● **SÉRIE D'EXERCICES**:
(a) Relevez tous les sigles écrits en majuscules dans l'entretien.
(b) Dans l'entretien, réécrivez s'il vous plaît le passage de « Parce qu’en construisant » à « à plusieurs activités. » en renommant « salariés » en « employés ».

Pourquoi ces réorganisations étaient-elles, à votre sens, essentielles ? 
Parce qu’en construisant une base solide, constituée d’organisations et d’outils auxquels les salariés adhèrent, ou du moins comprennent, nous pouvons par la suite engager des projets plus spécifiques. Nous avons, par exemple, pu mettre en place « Mon passeport santé et bien-être au travail » qui donne un accès gratuit aux salariés à plusieurs activités.  

Vous avez également organisé, lors du confinement, l’opération « EHPAD drive », qui permettait aux agents de recevoir chaque semaine gratuitement un panier de denrées alimentaires… 
Devant l’incertitude de la situation et le danger de contamination du personnel comme des résidents, il m’avait effectivement paru important d’organiser une réponse structurée, qui repose sur la stabilité du personnel. Cette opération « EHPAD drive », couplée à la distribution de « kits d’hygiène » à tous les salariés, a ainsi favorisé le maintien des professionnels à leur poste. En pleine crise, ces actions ont clairement renforcé le sentiment d’appartenance à notre établissement. Même si aujourd’hui, on se souvient de ces expériences, je pense néanmoins qu’aucune réponse ne pouvait garantir l’absence de contaminations. Notre équilibre est extrêmement fragile et c’est avec humilité que nous devons faire face à cette épidémie dévastatrice. 

Toutes ces initiatives ont un coût. Comment trouvez-vous les financements ? 
Effectivement, les opérations mises en place pendant le confinement ont eu un coût total de près de 14 000 euros. Pour les financer, nous avons pu compter sur des crédits octroyés par l’ARS pour compenser une partie des dépenses exceptionnelles liées à l’épidémie. Dans le cadre de la mise en place de « Mon passeport santé et bien-être au travail », nous avions également pu bénéficier de financements de l’ARS, via des crédits non-reconductibles. Ces enveloppes sont une chance, il faut en profiter car la QVT a un coût. Mais les retours sur investissements sont rapides notamment pour ce qui concerne la diminution du recours à l’intérim ou aux CDD. Au sein de notre établissement, nous comptons inclure les actions QVT dans nos prochains budgets car, au-delà d’un atout managérial, cette démarche offre la possibilité de concourir concomitamment au bien-être des résidents, des bénéficiaires du SSIAD et des salariés. Bien entendu, tout cela est lié…  Le bien-être des résidents passe par celui de ceux qui les accompagnent. Penser les modalités d’accompagnement avant la QVT correspondrait à vouloir conduire une voiture sans roue : vous n’êtes pas prêt d’arriver à destination !

● **JEU DE DONNÉES**:

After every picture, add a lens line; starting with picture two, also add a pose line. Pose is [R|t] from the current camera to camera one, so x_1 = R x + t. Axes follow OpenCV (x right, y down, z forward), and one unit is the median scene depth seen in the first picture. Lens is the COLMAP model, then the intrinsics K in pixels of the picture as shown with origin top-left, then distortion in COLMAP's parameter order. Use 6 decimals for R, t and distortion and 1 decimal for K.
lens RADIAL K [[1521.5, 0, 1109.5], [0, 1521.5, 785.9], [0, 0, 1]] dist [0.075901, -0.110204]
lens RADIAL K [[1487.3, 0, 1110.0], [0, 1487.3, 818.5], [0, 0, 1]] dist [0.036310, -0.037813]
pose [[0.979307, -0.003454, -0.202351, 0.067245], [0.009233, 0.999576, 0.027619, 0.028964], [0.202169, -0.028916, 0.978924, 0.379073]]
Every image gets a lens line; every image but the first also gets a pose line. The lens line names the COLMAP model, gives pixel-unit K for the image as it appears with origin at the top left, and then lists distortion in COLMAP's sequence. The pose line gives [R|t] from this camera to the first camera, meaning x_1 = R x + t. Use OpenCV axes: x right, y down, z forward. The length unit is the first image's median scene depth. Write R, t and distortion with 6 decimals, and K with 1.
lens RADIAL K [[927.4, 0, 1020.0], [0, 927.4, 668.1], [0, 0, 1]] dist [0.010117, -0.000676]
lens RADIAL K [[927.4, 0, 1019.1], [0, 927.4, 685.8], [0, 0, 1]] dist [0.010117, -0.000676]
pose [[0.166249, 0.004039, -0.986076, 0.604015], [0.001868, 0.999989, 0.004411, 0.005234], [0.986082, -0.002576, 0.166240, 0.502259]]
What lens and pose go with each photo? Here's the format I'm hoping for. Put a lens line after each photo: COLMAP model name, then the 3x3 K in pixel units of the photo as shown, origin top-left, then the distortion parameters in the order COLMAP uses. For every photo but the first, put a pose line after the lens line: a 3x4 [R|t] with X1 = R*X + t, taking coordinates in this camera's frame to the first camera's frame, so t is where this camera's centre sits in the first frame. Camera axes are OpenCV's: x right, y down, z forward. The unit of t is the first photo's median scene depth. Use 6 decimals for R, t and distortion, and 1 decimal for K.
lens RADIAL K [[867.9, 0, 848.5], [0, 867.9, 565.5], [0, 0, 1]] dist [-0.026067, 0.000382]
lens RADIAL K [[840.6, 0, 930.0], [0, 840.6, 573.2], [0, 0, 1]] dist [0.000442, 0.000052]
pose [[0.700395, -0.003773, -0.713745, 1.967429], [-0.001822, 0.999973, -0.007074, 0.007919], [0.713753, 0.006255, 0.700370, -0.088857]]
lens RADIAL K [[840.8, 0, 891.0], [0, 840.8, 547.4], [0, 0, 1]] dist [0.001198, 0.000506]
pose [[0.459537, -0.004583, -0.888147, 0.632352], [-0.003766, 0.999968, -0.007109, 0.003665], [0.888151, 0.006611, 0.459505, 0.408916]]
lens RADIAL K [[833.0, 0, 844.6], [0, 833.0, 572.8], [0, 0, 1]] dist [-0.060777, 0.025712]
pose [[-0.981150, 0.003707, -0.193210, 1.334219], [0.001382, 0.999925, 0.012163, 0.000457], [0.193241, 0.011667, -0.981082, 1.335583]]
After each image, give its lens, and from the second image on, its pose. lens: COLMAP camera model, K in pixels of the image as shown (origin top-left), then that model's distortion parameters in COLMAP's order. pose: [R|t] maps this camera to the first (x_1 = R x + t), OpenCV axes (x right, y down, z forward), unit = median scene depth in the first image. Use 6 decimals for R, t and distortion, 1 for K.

● **CORRIGÉ**:
(a) EHPAD, ARS, QVT, CDD, SSIAD

(b)
Parce qu’en construisant une base solide, constituée d’organisations et d’outils auxquels les employés adhèrent, ou du moins comprennent, nous pouvons par la suite engager des projets plus spécifiques. Nous avons, par exemple, pu mettre en place « Mon passeport santé et bien-être au travail » qui donne un accès gratuit aux employés à plusieurs activités.